Ein Asylbewerber in Kalkar "Ich will endlich ein normales Leben führen"

Kalkar · Eine neue Sprache lernen, arbeiten dürfen und in Deutschland endlich "ankommen": Das sind die Herausforderungen, denen sich junge Asylbewerber nach ihrer Flucht aus ihrem Heimatland in Deutschland stellen müssen. Muhammad Alamin gibt die Hoffnung auf ein normales Leben in seiner neuen Heimat Kalkar nicht auf.

Muhammad Alamin stammt aus Bangladesch und ist seit über einem Jahr in Deutschland. Er hofft darauf, hier eine neue Heimat zu finden.

Muhammad Alamin stammt aus Bangladesch und ist seit über einem Jahr in Deutschland. Er hofft darauf, hier eine neue Heimat zu finden.

Foto: Sabine Kricke

Muhammad Alamin war bei seiner Flucht aus Bangladesch 23 Jahre alt. Für den Weg von seinem Heimatland in Südasien nach Europa brauchte der junge Mann drei Monate. In Ungarn nahm man ihn fest. Nachdem Schmiergeld geflossen war, konnte er weiter nach Deutschland reisen, erzählt der junge Mann. Jetzt wartet er in einem Asylbewerberheim in Kalkar auf den Bescheid des Amtes, ob er bleiben darf oder nicht. Aus seiner Heimat blieb Alamin nur das, was nicht mehr zu Geld gemacht werden konnte: keine Erinnerungen, keine persönlichen Gegenstände — nur die Kleidung, die er trägt.

**Ausgewählte Zeilen**
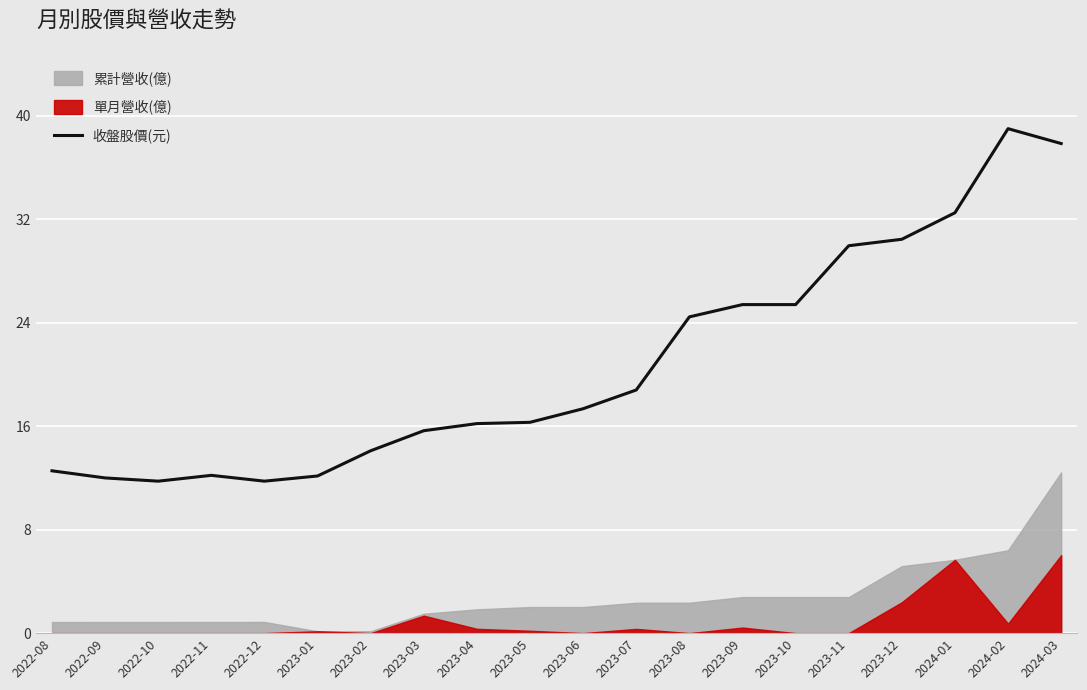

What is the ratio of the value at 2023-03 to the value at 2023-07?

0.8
==
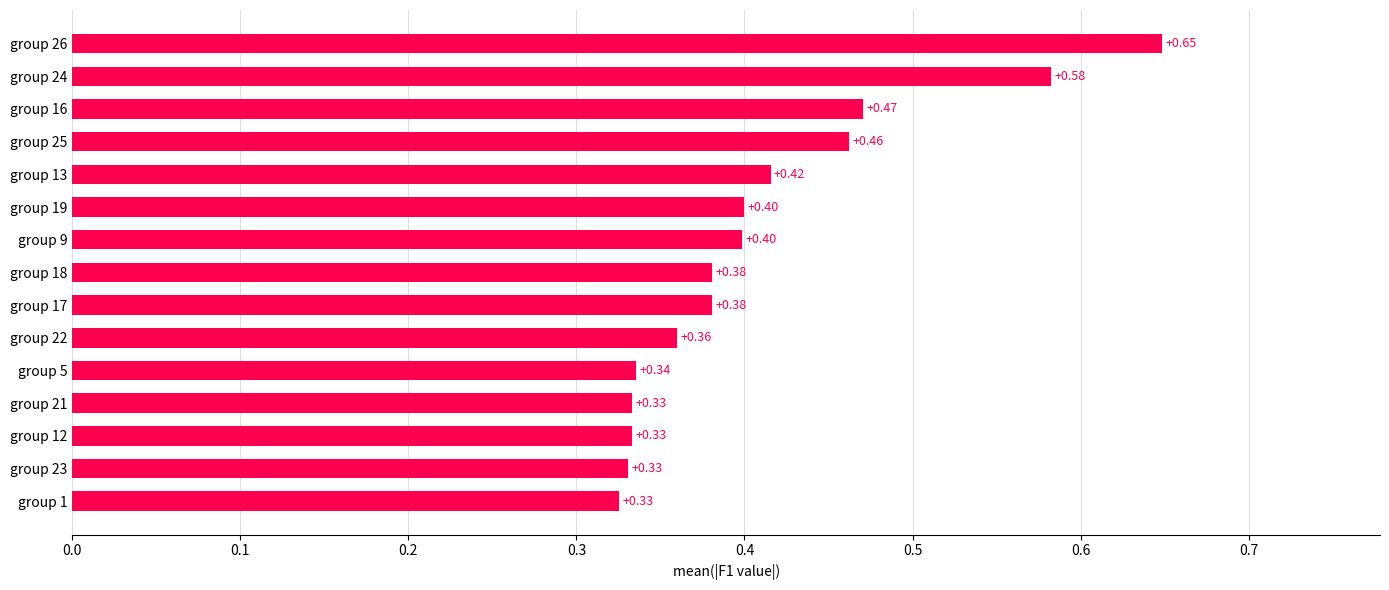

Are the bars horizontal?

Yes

**Aufgaben**
1 - Wie alt war Muhammad Alamin laut dem Bericht über ihn bei seiner Flucht?
2 - Welche Länder werden im Bericht über Muhammad Alamin genannt? Zähle alle auf.
3 - Gib den Abschnitt aus dem Bericht über Muhammad Alamin aus, der mit "Kalkar · Eine" beginnt und bis einschließlich "Kalkar nicht auf." reicht.
Die Zeilen stammen aus einer anderen Quelle.

**Nummerierte Antworten**
1 - 23 Jahre alt.

2 - Deutschland, Bangladesch, Ungarn

3 -
Kalkar · Eine neue Sprache lernen, arbeiten dürfen und in Deutschland endlich "ankommen": Das sind die Herausforderungen, denen sich junge Asylbewerber nach ihrer Flucht aus ihrem Heimatland in Deutschland stellen müssen. Muhammad Alamin gibt die Hoffnung auf ein normales Leben in seiner neuen Heimat Kalkar nicht auf.